Granted, Futurismic focusses on publishing a very specific subgenre of science fiction (and offers no apologies for doing so!), but I tend to see thematic and stylistic diversity as a sign of health in any realm of creation. The end-game of postmodern culture seems to be an increasingly uncritical obsession with retro styles and pastiche – a phenomenon I can see very clearly in music, but increasingly in genre fiction as well. Which is sort of a shame (retro is fun for a while, but soon becomes little more than a costume party – hello, zombies! hello, steampunk!), but perhaps understandable. As Rucker points out, it’s not that there aren’t any routes forward… but the routes available aren’t an easy stroll through familiar gardens.

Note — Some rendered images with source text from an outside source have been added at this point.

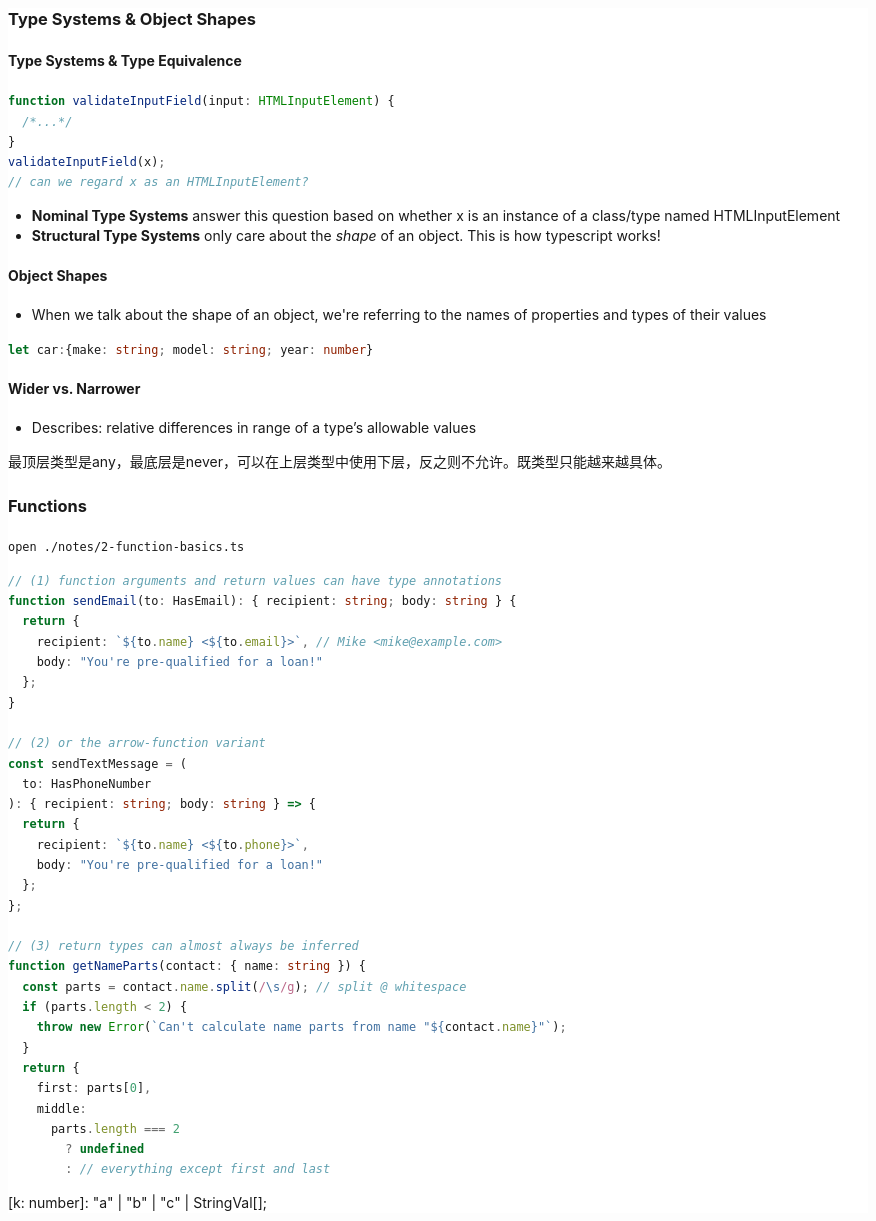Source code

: ### Type Systems & Object Shapes

#### Type Systems & Type Equivalence

```ts
function validateInputField(input: HTMLInputElement) {
  /*...*/
}
validateInputField(x);
// can we regard x as an HTMLInputElement?
```

+ **Nominal Type Systems** answer this question based on whether x is an instance of a class/type named HTMLInputElement
+ **Structural Type Systems** only care about the *shape* of an object. This is how typescript works!

#### Object Shapes

+ When we talk about the shape of an object, we're referring to the names of properties and types of their values

```ts
let car:{make: string; model: string; year: number}
```

#### Wider vs. Narrower

+ Describes: relative differences in range of a type’s allowable values

最顶层类型是any，最底层是never，可以在上层类型中使用下层，反之则不允许。既类型只能越来越具体。

### Functions

`open ./notes/2-function-basics.ts`

```ts
// (1) function arguments and return values can have type annotations
function sendEmail(to: HasEmail): { recipient: string; body: string } {
  return {
    recipient: `${to.name} <${to.email}>`, // Mike <mike@example.com>
    body: "You're pre-qualified for a loan!"
  };
}

// (2) or the arrow-function variant
const sendTextMessage = (
  to: HasPhoneNumber
): { recipient: string; body: string } => {
  return {
    recipient: `${to.name} <${to.phone}>`,
    body: "You're pre-qualified for a loan!"
  };
};

// (3) return types can almost always be inferred
function getNameParts(contact: { name: string }) {
  const parts = contact.name.split(/\s/g); // split @ whitespace
  if (parts.length < 2) {
    throw new Error(`Can't calculate name parts from name "${contact.name}"`);
  }
  return {
    first: parts[0],
    middle:
      parts.length === 2
        ? undefined
        : // everything except first and last
```

  [k: number]: "a" | "b" | "c" | StringVal[];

While it’s nice to walk through a familiar garden every once in a while, I like to explore new places. And that’s why sf is my genre; it’s the only one whose concerns expand and change with time. For example, space operas – while plenty of fun – are essentially as limited in their main concerns as a Regency romance or a Western. Sure, you can reinvent them, subvert them, mash them up with other ideas… and if you do something interesting with it then I will (and often do!) read it with genuine pleasure. But I’m still going to keep looking for writers who are willing to try to expand the sphere of storyability… after all, wasn’t that the defining dynamic of science fiction in the Golden Age, the dynamic that brought us all the forms we’re now pining for?

It’s always baffled me that a genre that purports to be concerned with new ideas can, at times, be such a hidebound and nostalgic institution. Rebellion eventually becomes dogma… another story that’s as old as humanity itself. 😉

Jo Walton on the protocols of reading science fiction

Have you ever wondered why it is that, for all your efforts and enthusiasm, you’ve failed to convince your bookworm buddies of the brilliance of a favourite science fiction story or novel? As science fiction readers, we know instinctively that there’s something different about it by comparison to “regular” literature, but explaining that difference concisely – to others, or even to ourselves – can be quite tricky.

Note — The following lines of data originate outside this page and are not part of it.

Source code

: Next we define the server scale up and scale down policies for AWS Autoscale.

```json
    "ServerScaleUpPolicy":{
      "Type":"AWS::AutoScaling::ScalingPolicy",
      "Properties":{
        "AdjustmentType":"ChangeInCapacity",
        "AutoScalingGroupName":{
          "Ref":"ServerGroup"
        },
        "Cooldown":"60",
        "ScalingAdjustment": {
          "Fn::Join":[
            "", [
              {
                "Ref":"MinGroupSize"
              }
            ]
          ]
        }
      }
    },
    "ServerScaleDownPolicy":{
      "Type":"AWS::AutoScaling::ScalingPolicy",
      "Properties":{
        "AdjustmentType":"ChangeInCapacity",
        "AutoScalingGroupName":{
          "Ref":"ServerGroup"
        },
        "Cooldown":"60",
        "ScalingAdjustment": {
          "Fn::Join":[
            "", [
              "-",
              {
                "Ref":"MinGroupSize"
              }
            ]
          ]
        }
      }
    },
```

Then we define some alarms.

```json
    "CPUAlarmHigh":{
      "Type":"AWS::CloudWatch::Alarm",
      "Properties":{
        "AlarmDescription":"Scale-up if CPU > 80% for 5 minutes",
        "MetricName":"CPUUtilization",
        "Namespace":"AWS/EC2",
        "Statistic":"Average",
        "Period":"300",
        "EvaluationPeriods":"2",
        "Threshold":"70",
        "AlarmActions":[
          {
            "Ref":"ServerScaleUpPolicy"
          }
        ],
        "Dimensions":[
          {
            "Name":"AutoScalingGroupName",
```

Well, help is at hand – novelist Jo Walton has hit the nail on the head over at Tor.com with a short and lucid essay on the reading protocols of science fiction:

Because SF can’t take the world for granted, it’s had to develop techniques for doing it. There’s the simple infodump, which Neal Stephenson has raised to an artform in its own right. There are lots of forms of what I call incluing, scattering pieces of information seamlessly through the text to add up to a big picture. The reader has to remember them and connect them together. This is one of the things some people complain about as “too much hard work” and which I think is a high form of fun. SF is like a mystery where the world and the history of the world is what’s mysterious, and putting that all together in your mind is as interesting as the characters and the plot, if not more interesting. We talk about worldbuilding as something the writer does, but it’s also something the reader does, building the world from the clues.

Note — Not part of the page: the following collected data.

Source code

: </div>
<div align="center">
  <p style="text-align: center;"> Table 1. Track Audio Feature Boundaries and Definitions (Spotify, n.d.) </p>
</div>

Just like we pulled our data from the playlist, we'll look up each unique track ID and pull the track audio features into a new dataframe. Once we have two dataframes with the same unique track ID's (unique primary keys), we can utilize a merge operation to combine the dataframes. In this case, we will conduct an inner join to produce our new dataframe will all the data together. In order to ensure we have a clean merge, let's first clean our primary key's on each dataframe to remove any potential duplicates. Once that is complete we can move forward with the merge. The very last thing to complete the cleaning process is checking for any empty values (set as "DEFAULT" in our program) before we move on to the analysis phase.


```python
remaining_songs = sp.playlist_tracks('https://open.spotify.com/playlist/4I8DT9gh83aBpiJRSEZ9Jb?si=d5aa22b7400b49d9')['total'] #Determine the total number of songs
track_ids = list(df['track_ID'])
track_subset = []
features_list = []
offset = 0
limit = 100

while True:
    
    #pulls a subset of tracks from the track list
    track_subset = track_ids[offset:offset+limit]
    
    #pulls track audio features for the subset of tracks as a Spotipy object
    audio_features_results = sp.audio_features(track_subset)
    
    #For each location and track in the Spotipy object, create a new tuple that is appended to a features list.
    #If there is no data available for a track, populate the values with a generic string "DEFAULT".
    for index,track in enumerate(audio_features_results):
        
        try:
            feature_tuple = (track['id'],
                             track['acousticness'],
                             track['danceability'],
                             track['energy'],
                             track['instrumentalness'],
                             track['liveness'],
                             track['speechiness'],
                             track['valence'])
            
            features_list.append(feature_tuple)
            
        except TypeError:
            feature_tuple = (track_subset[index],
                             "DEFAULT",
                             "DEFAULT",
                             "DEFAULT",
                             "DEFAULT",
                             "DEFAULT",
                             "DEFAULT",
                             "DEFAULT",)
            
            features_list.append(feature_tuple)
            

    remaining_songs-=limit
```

It always feels a little elitist to engage in special pleading for science fiction’s literary merits, but it really has evolved its own rhetorical and narrative language; this has become much more apparent to me since I started critiquing manuscripts by beginning writers, especially those who’ve come to write science fiction late in their lives, or via television and cinema. It’s often said that the golden age of science fiction is twelve, but I wonder if exposure at a formative age is an essential prerequisite for the ability to parse it – can that “hard work” of decoding the fictional world be taught later in life and still bring the same degree of pleasure it gives to us?

A few years back, I managed to convince some of my public library colleagues to read Geoff Ryman’s Air, and I know a handful of people from the same generation as my parents who enjoy Ballard’s later short fiction, but reliable and universal “gateway drugs” seem hard to find. Have you had any success converting readers to science fiction, and if so, what books or stories did you use to bait the hook?